### Collected data
* * *

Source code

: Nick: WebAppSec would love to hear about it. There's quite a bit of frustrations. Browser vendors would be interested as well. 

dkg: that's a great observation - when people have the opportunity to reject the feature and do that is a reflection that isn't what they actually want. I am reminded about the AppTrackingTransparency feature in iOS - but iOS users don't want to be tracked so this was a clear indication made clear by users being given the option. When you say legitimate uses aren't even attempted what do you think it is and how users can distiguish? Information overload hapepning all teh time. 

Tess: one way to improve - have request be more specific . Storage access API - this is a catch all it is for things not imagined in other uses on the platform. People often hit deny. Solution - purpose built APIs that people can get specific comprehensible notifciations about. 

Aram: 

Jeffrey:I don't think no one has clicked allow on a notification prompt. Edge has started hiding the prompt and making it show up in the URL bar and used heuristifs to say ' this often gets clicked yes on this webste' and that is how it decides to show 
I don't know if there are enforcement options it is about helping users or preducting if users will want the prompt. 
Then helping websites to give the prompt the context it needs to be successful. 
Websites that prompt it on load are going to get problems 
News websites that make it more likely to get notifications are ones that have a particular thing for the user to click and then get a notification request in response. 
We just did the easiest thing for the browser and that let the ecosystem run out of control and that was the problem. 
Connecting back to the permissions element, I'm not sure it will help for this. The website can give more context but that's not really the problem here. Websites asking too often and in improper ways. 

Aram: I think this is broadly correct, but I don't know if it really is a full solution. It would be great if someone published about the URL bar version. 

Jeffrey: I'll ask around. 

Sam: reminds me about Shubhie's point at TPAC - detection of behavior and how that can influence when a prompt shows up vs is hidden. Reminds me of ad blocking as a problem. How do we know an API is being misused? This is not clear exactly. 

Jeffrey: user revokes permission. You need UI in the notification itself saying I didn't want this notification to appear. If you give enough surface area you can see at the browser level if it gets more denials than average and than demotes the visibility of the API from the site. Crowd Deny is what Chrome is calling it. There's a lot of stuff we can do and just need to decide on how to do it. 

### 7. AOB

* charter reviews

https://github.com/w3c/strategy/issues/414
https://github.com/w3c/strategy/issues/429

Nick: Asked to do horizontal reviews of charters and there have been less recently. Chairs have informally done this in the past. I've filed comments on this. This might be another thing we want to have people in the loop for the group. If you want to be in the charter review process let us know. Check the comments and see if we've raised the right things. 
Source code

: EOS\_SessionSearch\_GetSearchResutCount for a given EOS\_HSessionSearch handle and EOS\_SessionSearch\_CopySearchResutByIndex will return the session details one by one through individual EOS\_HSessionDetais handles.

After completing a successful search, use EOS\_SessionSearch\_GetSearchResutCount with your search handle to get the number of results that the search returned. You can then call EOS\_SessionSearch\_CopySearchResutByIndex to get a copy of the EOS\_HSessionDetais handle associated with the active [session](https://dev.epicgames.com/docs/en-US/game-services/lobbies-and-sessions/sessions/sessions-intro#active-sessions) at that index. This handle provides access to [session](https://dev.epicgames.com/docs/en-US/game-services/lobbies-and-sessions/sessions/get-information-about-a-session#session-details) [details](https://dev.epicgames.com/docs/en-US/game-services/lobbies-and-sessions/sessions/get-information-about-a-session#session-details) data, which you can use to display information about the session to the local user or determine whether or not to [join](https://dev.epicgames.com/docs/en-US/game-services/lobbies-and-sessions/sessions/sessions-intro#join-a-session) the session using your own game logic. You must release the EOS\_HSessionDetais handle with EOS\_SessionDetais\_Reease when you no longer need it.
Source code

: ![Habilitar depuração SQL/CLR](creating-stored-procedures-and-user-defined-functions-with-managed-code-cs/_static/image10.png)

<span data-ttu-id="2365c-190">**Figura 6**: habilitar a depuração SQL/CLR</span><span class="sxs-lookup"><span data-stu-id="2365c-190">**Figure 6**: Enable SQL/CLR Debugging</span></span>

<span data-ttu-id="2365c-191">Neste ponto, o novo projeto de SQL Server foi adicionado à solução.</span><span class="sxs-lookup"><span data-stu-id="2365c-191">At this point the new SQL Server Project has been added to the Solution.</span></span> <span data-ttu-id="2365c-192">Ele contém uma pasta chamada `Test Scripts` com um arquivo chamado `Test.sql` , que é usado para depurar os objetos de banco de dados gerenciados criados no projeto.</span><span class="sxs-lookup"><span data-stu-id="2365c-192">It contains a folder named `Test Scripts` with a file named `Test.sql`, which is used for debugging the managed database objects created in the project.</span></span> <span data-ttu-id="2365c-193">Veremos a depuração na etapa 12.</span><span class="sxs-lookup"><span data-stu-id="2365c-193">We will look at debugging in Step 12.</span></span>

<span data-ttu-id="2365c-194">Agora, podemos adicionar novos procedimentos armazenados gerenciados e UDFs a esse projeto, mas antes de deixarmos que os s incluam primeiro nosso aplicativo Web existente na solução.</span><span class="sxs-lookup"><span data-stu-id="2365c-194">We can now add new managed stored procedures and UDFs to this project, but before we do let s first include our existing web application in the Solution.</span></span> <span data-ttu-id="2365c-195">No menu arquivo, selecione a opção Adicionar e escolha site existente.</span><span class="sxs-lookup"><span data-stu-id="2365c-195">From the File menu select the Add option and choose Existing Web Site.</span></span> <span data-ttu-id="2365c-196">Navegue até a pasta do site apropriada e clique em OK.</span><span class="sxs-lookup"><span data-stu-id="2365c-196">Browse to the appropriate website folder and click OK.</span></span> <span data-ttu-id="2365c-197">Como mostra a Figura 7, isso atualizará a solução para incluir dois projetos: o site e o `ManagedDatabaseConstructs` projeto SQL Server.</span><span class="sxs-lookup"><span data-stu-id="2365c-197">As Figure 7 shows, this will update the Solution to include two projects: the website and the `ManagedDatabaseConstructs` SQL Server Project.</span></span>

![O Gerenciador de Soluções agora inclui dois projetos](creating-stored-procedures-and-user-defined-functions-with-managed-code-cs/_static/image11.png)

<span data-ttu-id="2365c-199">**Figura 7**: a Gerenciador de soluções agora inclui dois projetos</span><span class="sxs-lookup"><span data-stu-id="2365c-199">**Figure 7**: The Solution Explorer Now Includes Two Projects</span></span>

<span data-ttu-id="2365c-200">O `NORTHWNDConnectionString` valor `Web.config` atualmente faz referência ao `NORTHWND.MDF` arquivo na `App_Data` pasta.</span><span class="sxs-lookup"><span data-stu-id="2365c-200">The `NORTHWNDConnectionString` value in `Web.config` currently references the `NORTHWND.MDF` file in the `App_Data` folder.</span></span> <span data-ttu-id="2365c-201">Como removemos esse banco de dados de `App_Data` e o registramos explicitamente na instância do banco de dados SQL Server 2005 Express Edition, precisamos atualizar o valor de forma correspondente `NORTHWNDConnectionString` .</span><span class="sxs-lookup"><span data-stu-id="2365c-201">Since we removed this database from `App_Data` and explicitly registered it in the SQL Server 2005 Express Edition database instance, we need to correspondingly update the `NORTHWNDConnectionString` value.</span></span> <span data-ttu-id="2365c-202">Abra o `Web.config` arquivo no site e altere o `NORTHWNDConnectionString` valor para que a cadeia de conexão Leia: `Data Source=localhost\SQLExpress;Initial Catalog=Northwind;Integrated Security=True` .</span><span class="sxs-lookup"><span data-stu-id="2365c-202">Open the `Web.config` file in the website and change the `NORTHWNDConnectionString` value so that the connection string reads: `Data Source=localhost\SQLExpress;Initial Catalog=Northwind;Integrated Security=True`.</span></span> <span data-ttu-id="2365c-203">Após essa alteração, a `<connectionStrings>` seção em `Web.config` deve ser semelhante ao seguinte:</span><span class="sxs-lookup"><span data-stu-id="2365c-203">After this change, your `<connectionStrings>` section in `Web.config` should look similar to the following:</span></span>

* * *

Only the lines that hold the word "github" are wanted; each should be pulled from the records.

https://github.com/w3c/strategy/issues/414
https://github.com/w3c/strategy/issues/429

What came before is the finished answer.